Text shown:
--

An exponential field is a field \(F\) of characteristic zero equipped with a homomorphism \(E\) from its additive group to its multiplicative group. The classical exponential fields are the real and complex fields. Zilber considered certain algebraically closed fields with surjective exponential map whose kernel is cyclic, as in the case of the complex field; following the paper under review, we call these fields Zilber fields. On top of the mentioned properties, these fields also satisfy the conclusion of Schanuel’s conjecture and they are strongly exponentially closed and have the countable closure property.
In this paper, the authors investigate the set of elements in certain exponential fields that are definable over the empty set in the language \(\{0,1,+,-,\cdot,E\}\) of exponential rings. First they prove that every real abelian number is definable in an exponential field with cyclic kernel and then that in the case of Zilber fields the real abelian numbers are exactly the definable elements. The field of real abelian numbers is defined as follows: the restrictions of all the involutions of \(\mathrm{Aut}(\overline{\mathbb Q})\) act in the same way on the maximal abelian extension \(\mathbb Q^{\text{ab}}\) of \(\mathbb Q\); then the field \(\mathbb Q^{\text{rab}}\) of real abelian numbers is simply the fixed field of this automorphism.

--

What you will do:
1: According to the text on exponential fields, which elements are exactly the definable elements in the case of Zilber fields?
2: Carry on the review of definable elements in exponential fields, starting after its final sentence.

Data:
--

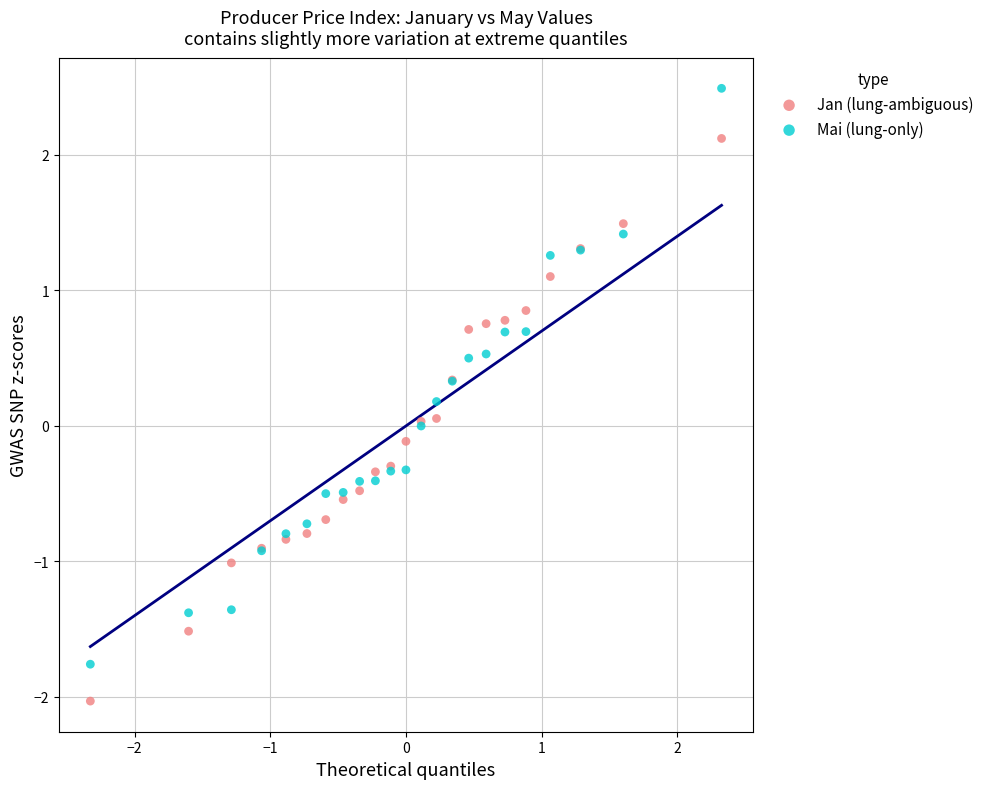

Which series has the largest Y range (max minus min)?

Mai (lung-only)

--

Answers below:
1: The real abelian numbers.

2:
The proof of the first result is very elementary and neat. The authors use the fact that elements of \(\mathbb Q^{\text{ab}}\) can be expressed as certain exponential sums and they isolate the elements of \(\mathbb Q^{\text{rab}}\) as the rational combinations of certain special values of the cosine function (the definition of cosine function in the complex exponential field makes sense in any exponential field with cyclic kernel.)
The proof of the second result is much more involved and uses many facts known about the Zilber fields.

MSC:

03C60 Model-theoretic algebra
03C35 Categoricity and completeness of theories
11U09 Model theory (number-theoretic aspects)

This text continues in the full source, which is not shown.